In truth, says Bradshaw, compliance operations are reliant on a hodgepodge of less-than-official source material. “One of the main difficulties that I come across in my line of work is that much of your due diligence today is based on Google searches,” she says. These results, in turn, are often the product of competing agendas among well-meaning NGOs and media outlets, the accuracy of which varies according to how isolated a given sanctioned nation is from the global economy. In the end, this is unavoidable, says Bradshaw. Even so, the potential for mistaken targeting of sanctions remains huge – and could get worse if AI plays a greater role in compliance.
“That’s where I see [it] not being helpful, in making public domain, open source information more instantly available for due diligence purposes,” says Bradshaw, as the way in which legal and regulatory obligations are framed means there's often little room for sense-checking whether the information at hand is accurate or not. “If there was a way for AI to improve quality control in this sense, that would be truly transformative from a compliance perspective,” she adds.
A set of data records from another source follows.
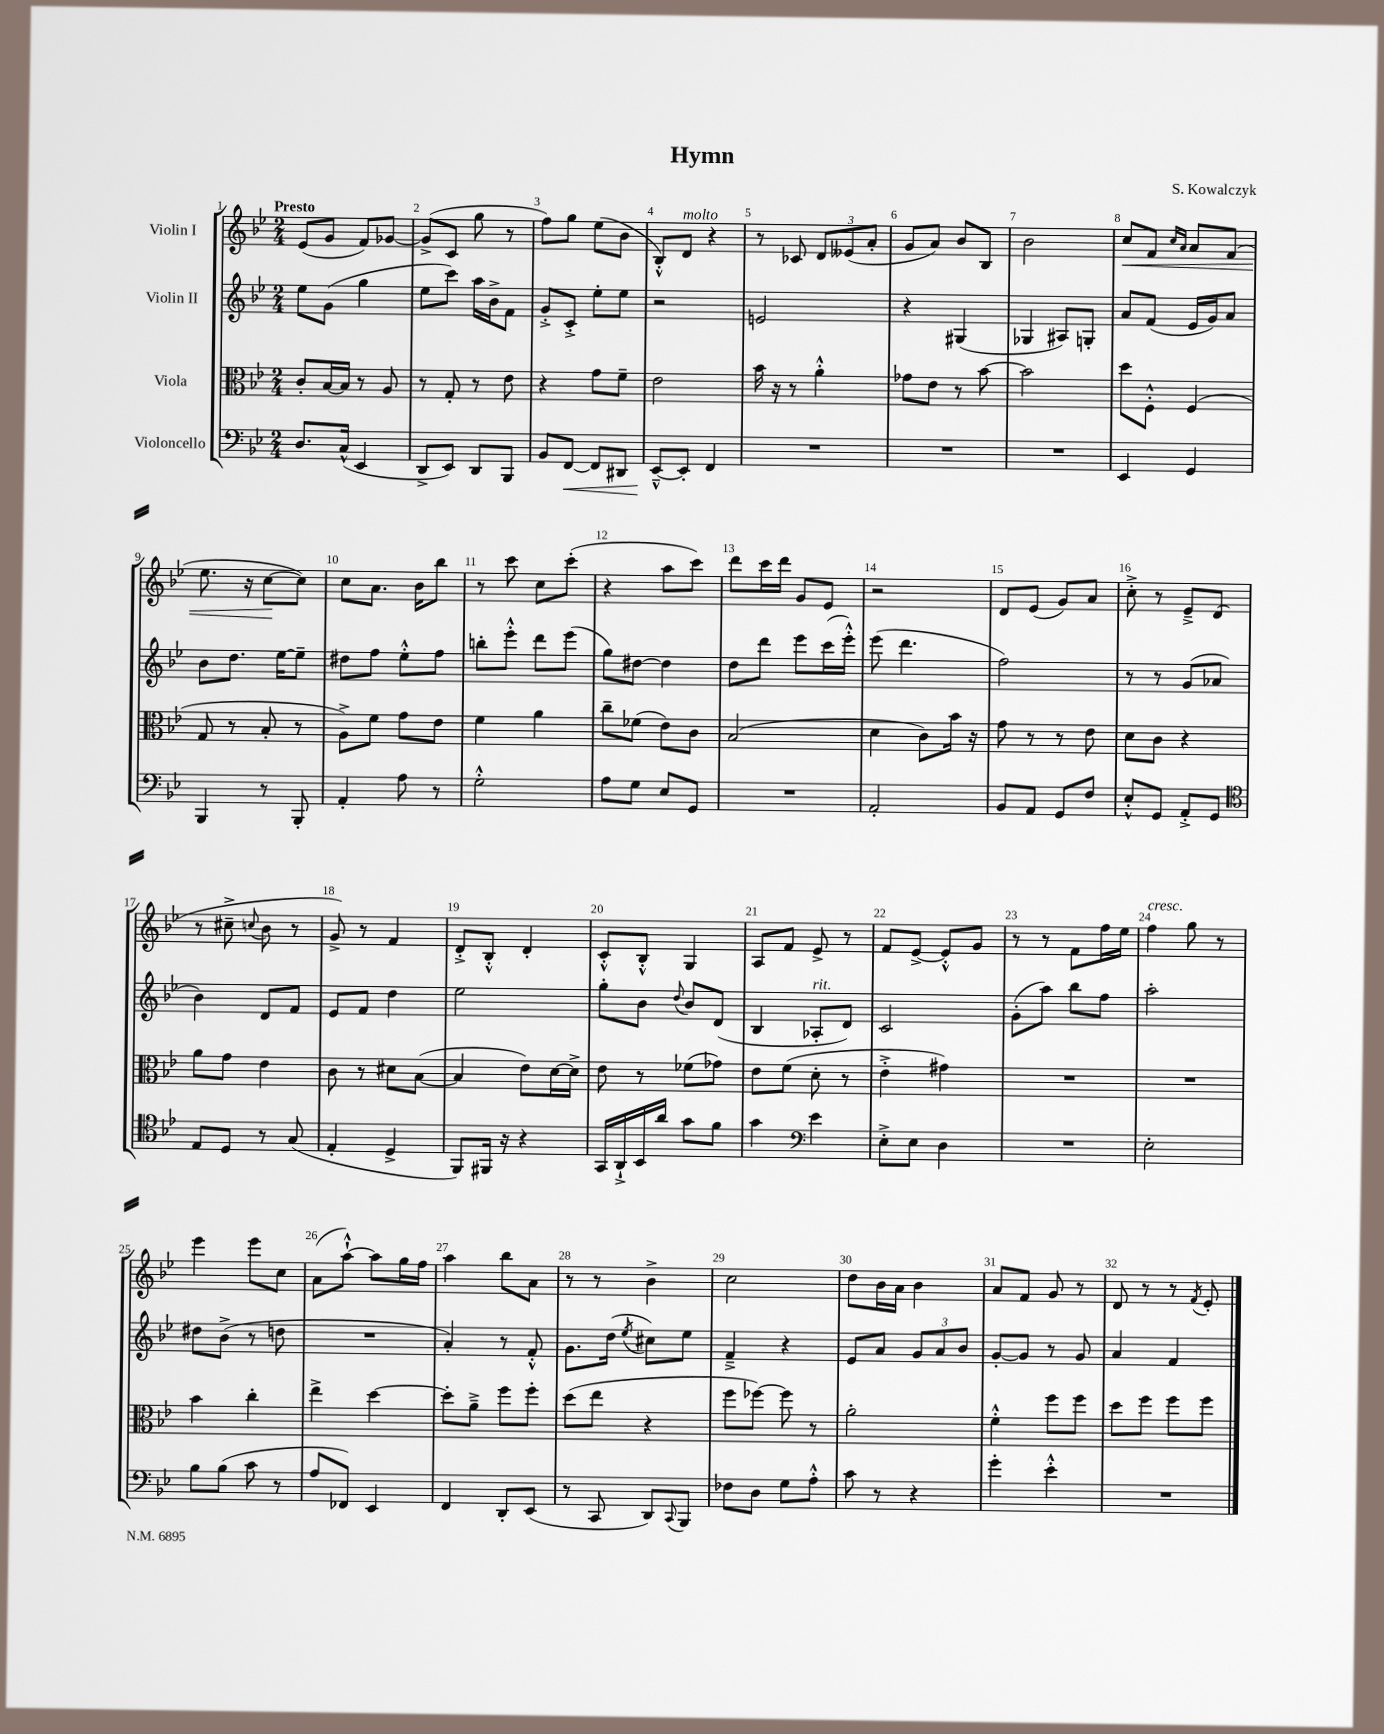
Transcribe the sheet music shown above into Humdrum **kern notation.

**kern	**kern	**kern	**kern
*staff4	*staff3	*staff2	*staff1
*clefF4	*clefC3	*clefG2	*clefG2
*k[b-e-]	*k[b-e-]	*k[b-e-]	*k[b-e-]
*M2/4	*M2/4	*M2/4	*M2/4
8.D	8c'	8ee-	(8e-
.	[16B-	(8g	8g
(16C^^	16B-]	.	.
4EE-	8r	4gg	8f)
.	8A	.	[8g-
=	=	=	=
8DD^	8r	8ee-	(8g-^]
8EE-)	8G'	8ccc)	8c
8DD	8r	16aa	8gg
.	.	16b-^	.
8BBB-	8e-	8f	8r
=	=	=	=
8BB-	4r	8g'^	8ff)
[8FF	.	8c'^	8gg
8FF]	8g	8ee-'	(8ee-
8DD#	8f~	8ee-	8b-
=	=	=	=
[8EE-~^^	2e-	2r	8B-'^^)
8EE-']	.	.	8d
4FF	.	.	4r
=	=	=	=
2r	16b-	2e	8r
.	16r	.	.
.	8r	.	8c-
.	4a'^^	.	12d
.	.	.	(12e--
.	.	.	12a'
=	=	=	=
2r	8g-	4r	8g
.	8e-	.	8a)
.	8r	(4G#	8b-
.	[8b-	.	8B-
=	=	=	=
2r	2b-]	4G-	2b-
.	.	8A#)	.
.	.	8G'	.
=	=	=	=
4EE-	8dd	8a	8cc
.	8F'^^	(8f	8f
.	.	.	16qqcc
.	.	.	16qqa
4GG	(4F	16e-	8a
.	.	16g)	.
.	.	8a	(8f
=	=	=	=
4BBB-	8G	8b-	8.ee-
.	8r	8.dd	.
.	.	.	16r
8r	8B-'	.	[8cc
.	.	[16ee-	.
8BBB-'	8r	8ee-~]	8cc])
=	=	=	=
4AA'	8A^)	8dd#	8cc
.	8f	8ff	8.a
8A	8g	8ee-'^^	.
.	.	.	16b-
8r	8e-	8ff	8bb-
=	=	=	=
2G'^^	4f	8bb'	8r
.	.	8eee-'^^	8ccc
.	4a	8ddd	8cc
.	.	(8eee-	(8ccc'
=	=	=	=
8A	8cc~	8gg)	4r
8G	(8f-	[8dd#	.
8E-	8e-)	4dd#]	8aa
8GG	8c	.	8ccc)
=	=	=	=
2r	(2B-	8dd	8ddd
.	.	8ddd	16ccc
.	.	.	16ddd
.	.	8eee-	8g
.	.	(16ccc	8e-
.	.	16eee-'^^)	.
=	=	=	=
2AA'	4d	(8eee-	2r
.	.	4.ddd	.
.	8c)	.	.
.	16b-	.	.
.	16r	.	.
=	=	=	=
8BB-	8g	2ff)	8d
8AA	8r	.	(8e-
8GG	8r	.	8g)
8F	8e-	.	8a
=	=	=	=
8E-'^^	8d	8r	8cc'^
8GG	8c	8r	8r
8AA'^	4r	(8g	8e-~^
8GG	.	8a-	(8d
=	=	=	=
*clefC4	*	*	*
8E-	8a	4b-)	8r
8D	8g	.	8cc#~^
.	.	.	8qqcc
8r	4e-	8d	8b-
(8G	.	8f	8r
=	=	=	=
4E-'	8c	8e-	8g^)
.	8r	8f	8r
4D^	8d#	4dd	4f
.	([8B-	.	.
=	=	=	=
8FF)	4B-]	2ee-	8d'^
16FF#	.	.	8B-'^^
16r	.	.	.
4r	8e-)	.	4d'
.	[16d	.	.
.	16d^]	.	.
=	=	=	=
16GG	8e-	8gg'	8c'^^
16AA`^	.	.	.
16BB-	8r	8b-	8B-'^^
16a	.	.	.
.	.	8qqdd	.
8g	(8f-	8b-	4G
8f	8g-)	(8d	.
=	=	=	=
4g	8e-	4B-	8A
.	(8f	.	8f
*clefF4	*	*	*
4e-	8d'	8A-'	8e-^
.	8r	8d)	8r
=	=	=	=
8E-'^	4e-'^	2c	8f
8E-	.	.	[8e-^
4D	4g#)	.	8e-'^^]
.	.	.	8g
=	=	=	=
2r	2r	(8g'	8r
.	.	8aa)	8r
.	.	8bb-	8f
.	.	8ff	16ff
.	.	.	16ee-
=	=	=	=
2E-'	2r	2aa'	4ff
.	.	.	8gg
.	.	.	8r
=	=	=	=
8B-	4b-	8dd#	4eee-
(8B-	.	(8b-^	.
8c	4cc'	8r	8eee-
8r	.	8dd	8cc
=	=	=	=
8A	4ee-^	2r	(8a
8FF-)	.	.	[8aa`^^)
4EE-	[4dd	.	8aa]
.	.	.	16gg
.	.	.	16ff
=	=	=	=
4FF	8dd']	4a')	4aa
.	8a~^	.	.
8DD'	8ff	8r	8bb-
(8EE-	8ff'	8f'^^	8a
=	=	=	=
8r	(8dd	8.g	8r
8CC	8ee-	.	8r
.	.	(16dd	.
.	.	8qee-	.
8DD)	4r	8cc#)	4b-^
8qqCC	.	.	.
8BBB-	.	8ee-	.
=	=	=	=
8F-	8ff	4f~^	2cc
8D	[8ff-)	.	.
8G	8ff-]	4r	.
8A'^^	8r	.	.
=	=	=	=
8c	2a'	8e-	8dd
8r	.	8a	16b-
.	.	.	16a
4r	.	12g	4b-
.	.	12a	.
.	.	12b-	.
=	=	=	=
4g'	4f'^^	[8g'	8a
.	.	8g]	8f
4e-'^^	8ff	8r	8g
.	8ff	8g	8r
=	=	=	=
2r	8dd	4a	8d
.	8ff	.	8r
.	8ff	4f	8r
.	.	.	8qf
.	8ff	.	8e-'
==	==	==	==
*-	*-	*-	*-
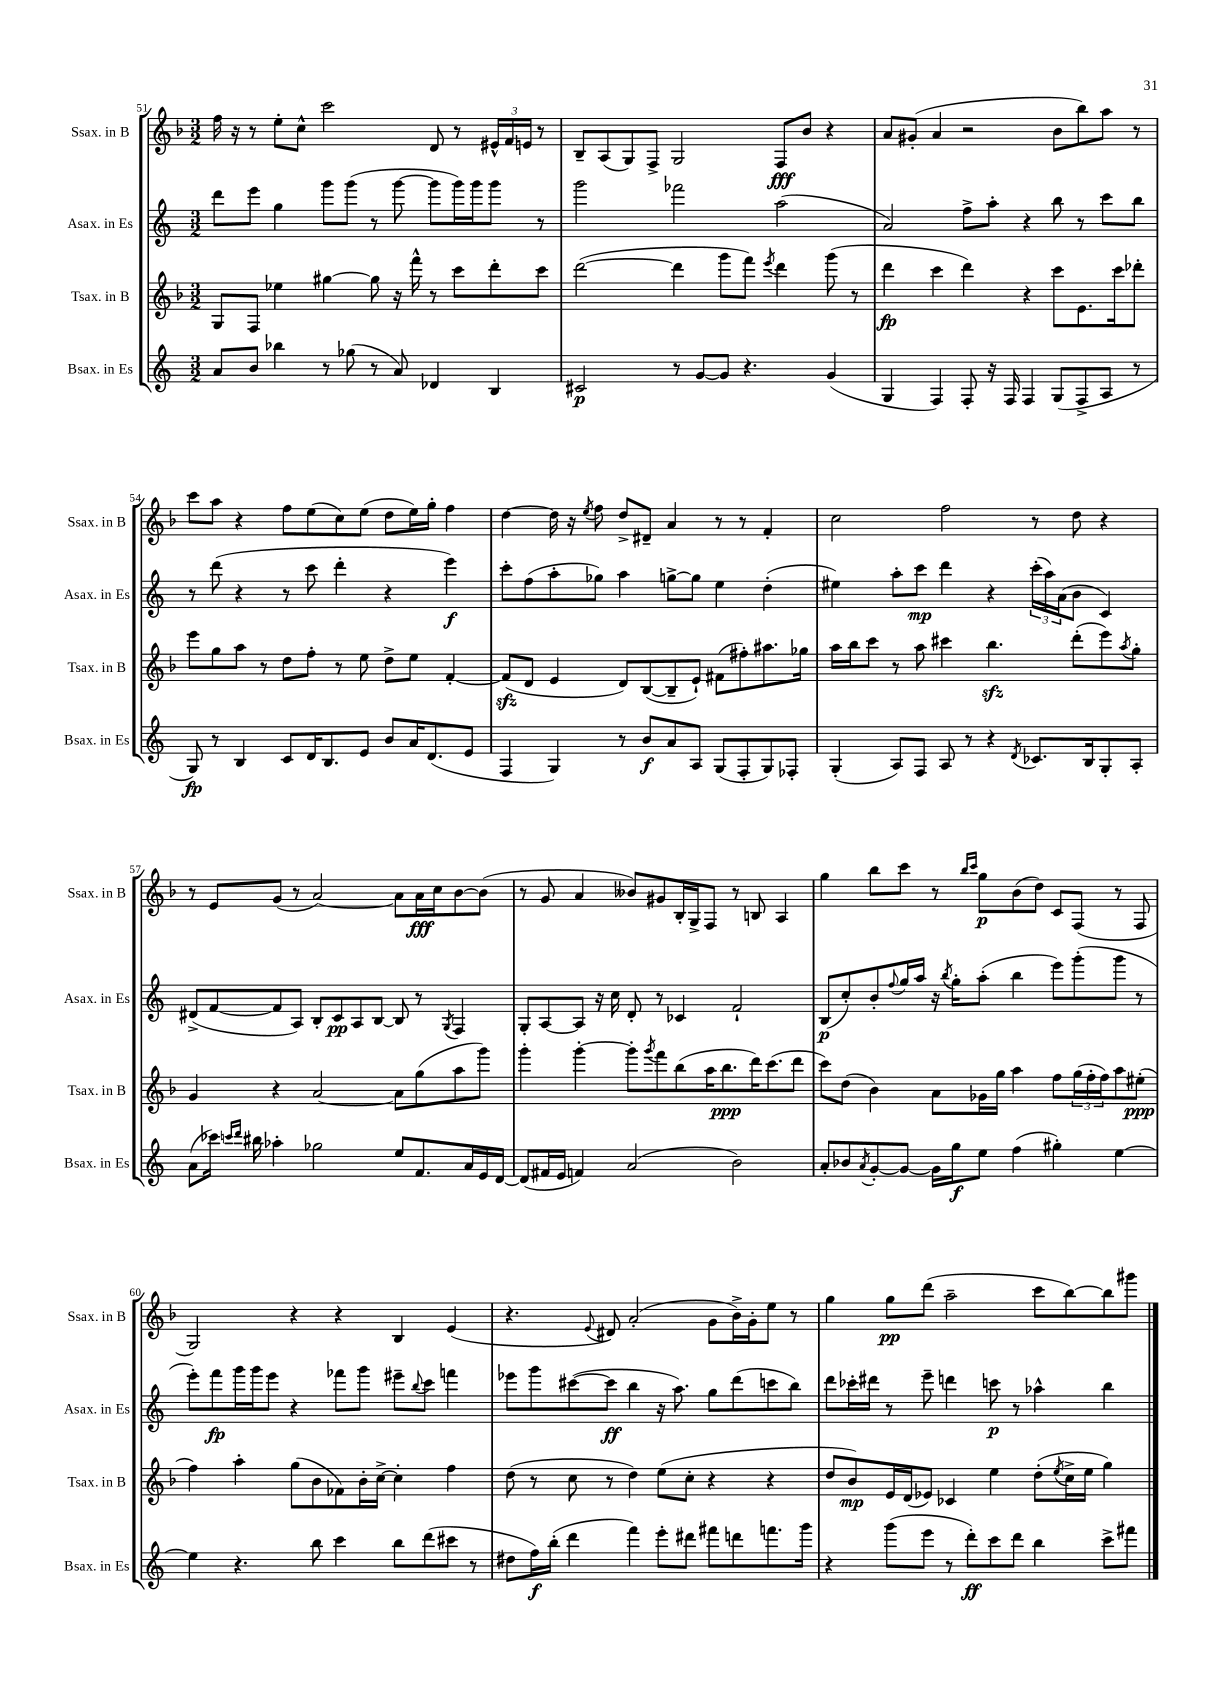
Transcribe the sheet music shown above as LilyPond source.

<<
\new StaffGroup <<
\new Staff = "s0" \with { instrumentName = "Ssax. in B" shortInstrumentName = "Ssax. in B" } {
    \clef treble \key f \major \numericTimeSignature \time 3/2
    f''16 r16 r8 e''8-. c''8-^ c'''2 d'8 r8 \tuplet 3/2 { eis'16-^ f'16 e'16 } r8 |
    bes8-- a8( g8) f8-> g2 f8\fff bes'8 r4 |
    a'8 gis'8-.( a'4 r2 bes'8 bes''8) a''8 r8 |
    c'''8 a''8 r4 f''8 e''8( c''8) e''8( d''8 e''16) g''16-. f''4 |
    d''4~ d''16 r16 \acciaccatura { e''8 } f''8 d''8-> dis'8-- a'4 r8 r8 f'4-. |
    c''2 f''2 r8 d''8 r4 |
    r8 e'8 g'8( r8 a'2~) a'8 a'16\fff c''16 bes'8~ bes'8( |
    r8 g'8 a'4 beses'8) gis'8 bes16-. g16-> f8 r8 b8 a4 |
    g''4 bes''8 c'''8 r8 \grace { bes''16 c'''16 } g''8\p bes'8( d''8) c'8 f8( r8 f8 |
    g2) r4 r4 bes4 e'4( |
    r4. \appoggiatura { e'8 } dis'8) a'2-.( g'8 bes'16->) g'16-. e''8 r8 |
    g''4 g''8\pp d'''8( a''2-- c'''8 bes''8~) bes''8 gis'''8 \bar "|." |
}
\new Staff = "s1" \with { instrumentName = "Asax. in Es" shortInstrumentName = "Asax. in Es" } {
    \clef treble \key c \major \numericTimeSignature \time 3/2
    d'''8 e'''8 g''4 g'''8 g'''8( r8 g'''8~ g'''8 g'''16) g'''16 g'''8 r8 |
    g'''2 fes'''2 a''2( |
    a'2) f''8-> a''8-. r4 b''8 r8 c'''8 b''8 |
    r8 d'''8( r4 r8 c'''8 d'''4-. r4 e'''4\f) |
    c'''8-. f''8( a''8-. ges''8) a''4 g''8~-> g''8 e''4 d''4-.( |
    eis''4) a''8-. c'''8\mp d'''4 r4 \tuplet 3/2 { c'''16-.( a''16) a'16( } b'8 c'4) |
    dis'8->( f'8~ f'8 a8) b8-. c'8\pp a8 b8~ b8 r8 \acciaccatura { g8 } f4 |
    g8-. a8~ a8 r16 c''16 d'8-. r8 ces'4 f'2-! |
    b8\p( c''8-.) b'8-. \appoggiatura { f''8 } g''16 a''16 r16 \acciaccatura { b''8 } g''16-. a''8-.( b''4 e'''8) g'''8-.( g'''8 r8 |
    e'''8-.) f'''8\fp g'''16 g'''16 e'''8 r4 fes'''8 g'''8 eis'''8-- \appoggiatura { b''8 } c'''8 f'''4 |
    ees'''8 g'''8 cis'''8~( cis'''8\ff b''4 r16 a''8.) g''8 d'''8( c'''8 b''8) |
    d'''8 ces'''16-. dis'''16 r8 e'''8-- d'''4 c'''8\p r8 aes''4-^ b''4 \bar "|." |
}
\new Staff = "s2" \with { instrumentName = "Tsax. in B" shortInstrumentName = "Tsax. in B" } {
    \clef treble \key f \major \numericTimeSignature \time 3/2
    g8 f8 ees''4 gis''4~ gis''8 r16 f'''16-^ r8 c'''8 d'''8-. c'''8 |
    d'''2~( d'''4 g'''8 f'''8) \acciaccatura { e'''8 } d'''4 g'''8( r8 |
    d'''4\fp c'''4 d'''4) r4 c'''8 e'8. c'''16 des'''8-. |
    e'''8 g''8 a''8 r8 d''8 f''8-. r8 e''8 d''8-> e''8 f'4~-. |
    f'8\sfz( d'8 e'4 d'8) bes8~( bes8-- e'8-!) fis'8( fis''8-.) ais''8. ges''16 |
    a''16 bes''16 c'''8 r8 a''8 cis'''4 bes''4.\sfz d'''8-.( e'''8) \acciaccatura { a''8 } g''8-. |
    g'4 r4 a'2~ a'8 g''8( a''8 g'''8) |
    g'''4-. g'''4~-. g'''8-. \acciaccatura { g'''8 } f'''8 bes''8( a''16 bes''8.\ppp d'''16) c'''8.( d'''8 |
    c'''8) d''8( bes'4) a'8 ges'16 g''16 a''4 f''8 \tuplet 3/2 { g''16( f''16-. f''16) } a''8 eis''8-.\ppp( |
    f''4) a''4-. g''8( bes'8 fes'8) bes'16-. c''16~-> c''4-. f''4 |
    d''8( r8 c''8 r8 d''4) e''8( c''8-. r4 r4 |
    d''8 bes'8\mp) e'16 d'16( ees'8) ces'4 e''4 d''8-.( \acciaccatura { e''8 } c''16-> e''16 g''4) \bar "|." |
}
\new Staff = "s3" \with { instrumentName = "Bsax. in Es" shortInstrumentName = "Bsax. in Es" } {
    \clef treble \key c \major \numericTimeSignature \time 3/2
    a'8 b'8 bes''4 r8 ges''8( r8 a'8) des'4 b4 |
    cis'2\p r8 g'8~ g'8 r4. g'4( |
    g4 f4) f8-. r16 f16 f4 g8( f8-> a8 r8 |
    g8\fp) r8 b4 c'8 d'16 b8. e'8 b'8 a'16 d'8.( e'8 |
    f4 g4) r8 b'8\f a'8 a8 g8( f8-. g8) fes8-. |
    g4-.( a8) f8 a8 r8 r4 \acciaccatura { d'8 } ces'8. b16 g8-. a8-. |
    a'8( ces'''16) \grace { c'''16 d'''16 } bis''16 aes''4-. ges''2 e''8 f'8. a'16 e'16 d'16~ |
    d'8( fis'16 e'16 f'4) a'2( b'2) |
    a'8-. bes'8 \acciaccatura { a'8 } g'8~-. g'8~ g'16 g''16\f e''8 f''4( gis''4-.) e''4~ |
    e''4 r4. b''8 c'''4 b''8 d'''8( cis'''8 r8 |
    dis''8 f''16\f) b''16-.( d'''4 f'''4) e'''8-. dis'''8 fis'''8 d'''8 f'''8. g'''16 |
    r4 g'''8( e'''8 r8 d'''8-.\ff) c'''8 d'''8 b''4 c'''8-> fis'''8 \bar "|." |
}
>>
>>
\layout { \context { \Score currentBarNumber = #51 } }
It also remains unclear how AI-powered compliance solutions would improve efforts to catch those intentionally violating sanctions rules. “Sanctioned parties are very good at finding their way around” restrictions, says Smith. “So, whilst a company may be listed, the individuals behind that company may set up another, and deal indirectly.”
It may be the case, then, that the problems of over-compliance and mistaken targeting in the implementation of international sanctions is too big a problem for technology to solve on its own. While AI and other forms of regtech can speed up the process, it will take a consistent and long-term effort on the part of regulators and private enterprise alike to not only improve raw intelligence-gathering on who could be subject to sanctions, but also create an aligned implementation framework that everyone can easily understand.